--- Extrait de page ---
17Mais un passage me semble condenser plus particulièrement les enjeux d’une lecture qui s’attache à des rapports homosociaux d’une société comme celle du Page disgracié supposant des affects et des contacts physiques bien supérieurs à ce qu’il en serait aujourd’hui dans des circonstances semblables. Il s’agit de cette « histoire écossaise » troublante où les femmes jouent le rôle de monnaies d’échanges. Deux amants sont éloignés de force : la femme confie alors à l’homme un jeune garçon, frère de lait, qui doit se porter garant de sa conduite ; mais parvenu à Londres, cet homme « qui a reçu de grands avantages de la Nature », suscite l’intérêt d’un jeune gentilhomme anglais qui se pique d’amitié pour lui et s’empare de son esprit, lui faisant oublier les choses dont il avait juré tant de fois de se souvenir (p. 196). Pourquoi cette amitié masculine est-elle la trahison des serments amoureux préalables ? On peut s’en étonner. Voici ce qu’il en résulte ; un soir de débauche, l’anglais fait venir sa sœur, très belle, qui entreprend de séduire l’amant infidèle :

Enfin, l’Anglais, venant embrasser son camarade, lui demanda s’il pourrait l’honorer assez pour vouloir épouser sa sœur, afin qu’ils vécussent désormais ensemble. L’Écossais, troublé du vin qu’il avait vu ou de l’objet de cette beauté présente, ne se souvint plus de sa première maîtresse et, mettant sa main dans celle de son ami, jura qu’il acceptait son alliance avec beaucoup de consentement.
---
▸ Consigne
Répondez à ces questions sur l'extrait consacré au Page disgracié :
1. Quel rôle jouent les femmes dans l'« histoire écossaise » ?
2. Dans quelle ville arrive l'homme séparé de sa maîtresse ?
3. Que demande l'Anglais à son camarade en venant l'embrasser ?
--- Données fournies ---
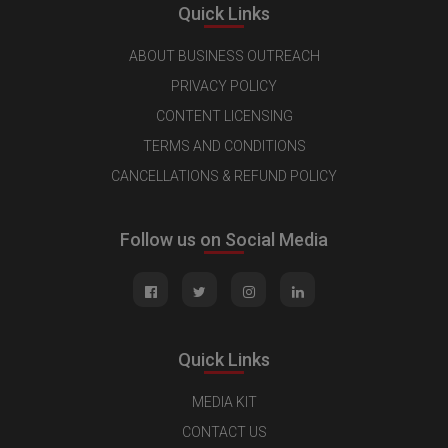
Quick Links
ABOUT BUSINESS OUTREACH
PRIVACY POLICY
CONTENT LICENSING
TERMS AND CONDITIONS
CANCELLATIONS & REFUND POLICY
Follow us on Social Media
Quick Links
MEDIA KIT
CONTACT US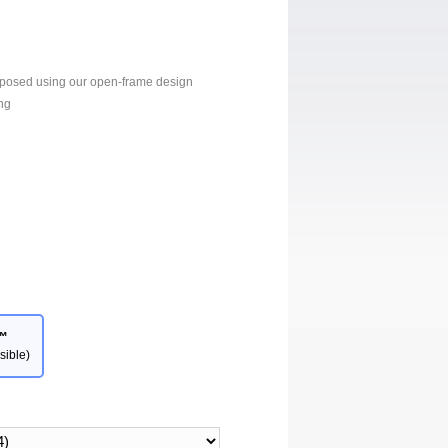
xposed using our open-frame design
ng
™
sible)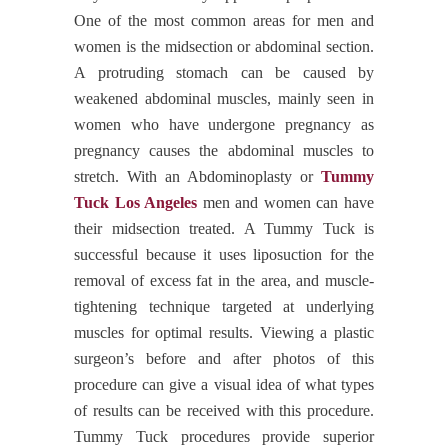
One of the most common areas for men and
women is the midsection or abdominal section.
A protruding stomach can be caused by
weakened abdominal muscles, mainly seen in
women who have undergone pregnancy as
pregnancy causes the abdominal muscles to
stretch. With an Abdominoplasty or
Tummy
Tuck Los Angeles
men and women can have
their midsection treated. A Tummy Tuck is
successful because it uses liposuction for the
removal of excess fat in the area, and muscle-
tightening technique targeted at underlying
muscles for optimal results. Viewing a plastic
surgeon’s before and after photos of this
procedure can give a visual idea of what types
of results can be received with this procedure.
Tummy Tuck procedures provide superior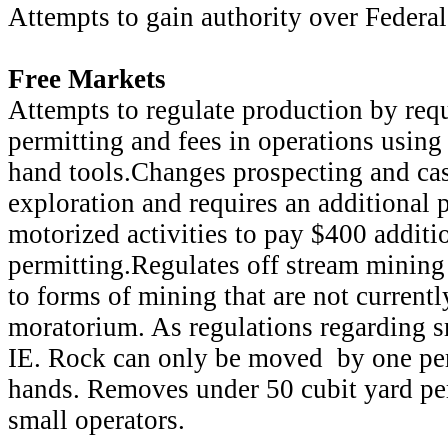
Attempts to gain authority over Federa
Free Markets
Attempts to regulate production by re
permitting and fees in operations usin
hand tools.Changes prospecting and ca
exploration and requires an additional 
motorized activities to pay $400 additi
permitting.Regulates off stream mining
to forms of mining that are not currentl
moratorium. As regulations regarding s
IE. Rock can only be moved by one per
hands. Removes under 50 cubit yard pe
small operators.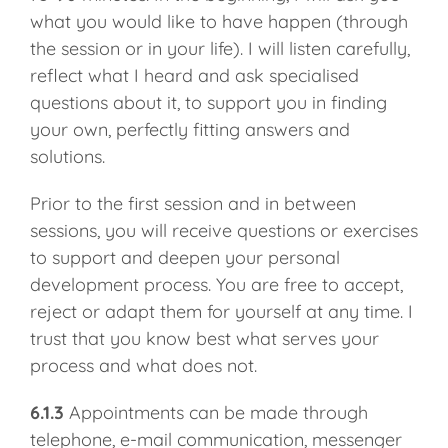
what you would like to have happen (through
the session or in your life). I will listen carefully,
reflect what I heard and ask specialised
questions about it, to support you in finding
your own, perfectly fitting answers and
solutions.
Prior to the first session and in between
sessions, you will receive questions or exercises
to support and deepen your personal
development process. You are free to accept,
reject or adapt them for yourself at any time. I
trust that you know best what serves your
process and what does not.
6.1.3
Appointments can be made through
telephone, e-mail communication, messenger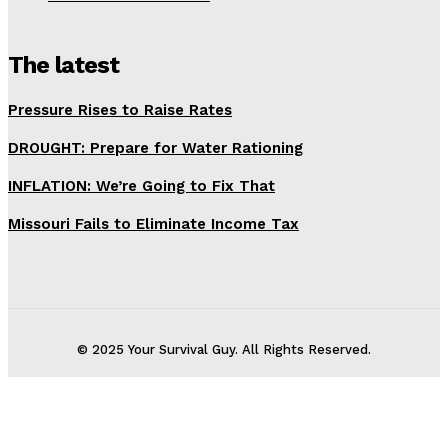
The latest
Pressure Rises to Raise Rates
DROUGHT: Prepare for Water Rationing
INFLATION: We’re Going to Fix That
Missouri Fails to Eliminate Income Tax
© 2025 Your Survival Guy. All Rights Reserved.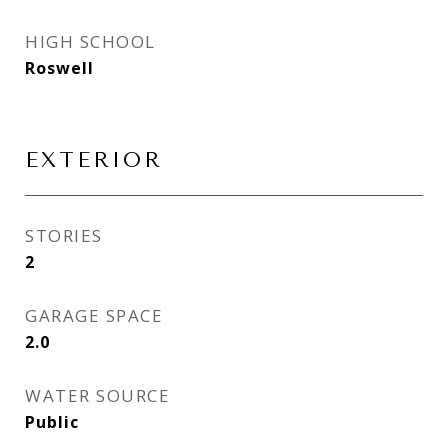
HIGH SCHOOL
Roswell
EXTERIOR
STORIES
2
GARAGE SPACE
2.0
WATER SOURCE
Public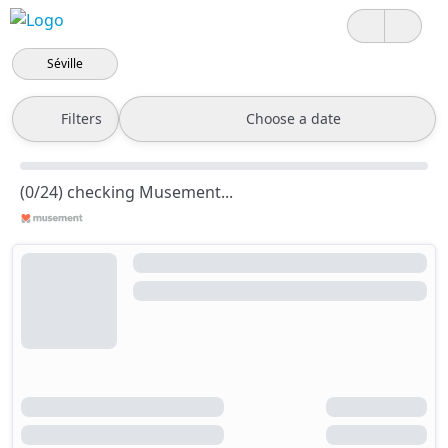
Séville
Filters
Choose a date
(0/24) checking Musement...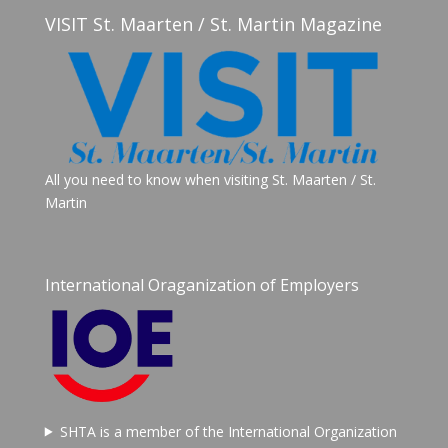
VISIT St. Maarten / St. Martin Magazine
All you need to know when visiting St. Maarten / St.
Martin
International Oraganization of Employers
SHTA is a member of the International Organization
---
▸ Réponse
1. Elles jouent le rôle de monnaies d'échange.
2. Il arrive à Londres.
3. Il lui demande s'il pourrait l'honorer assez pour vouloir épouser sa sœur, afin qu'ils vivent désormais ensemble.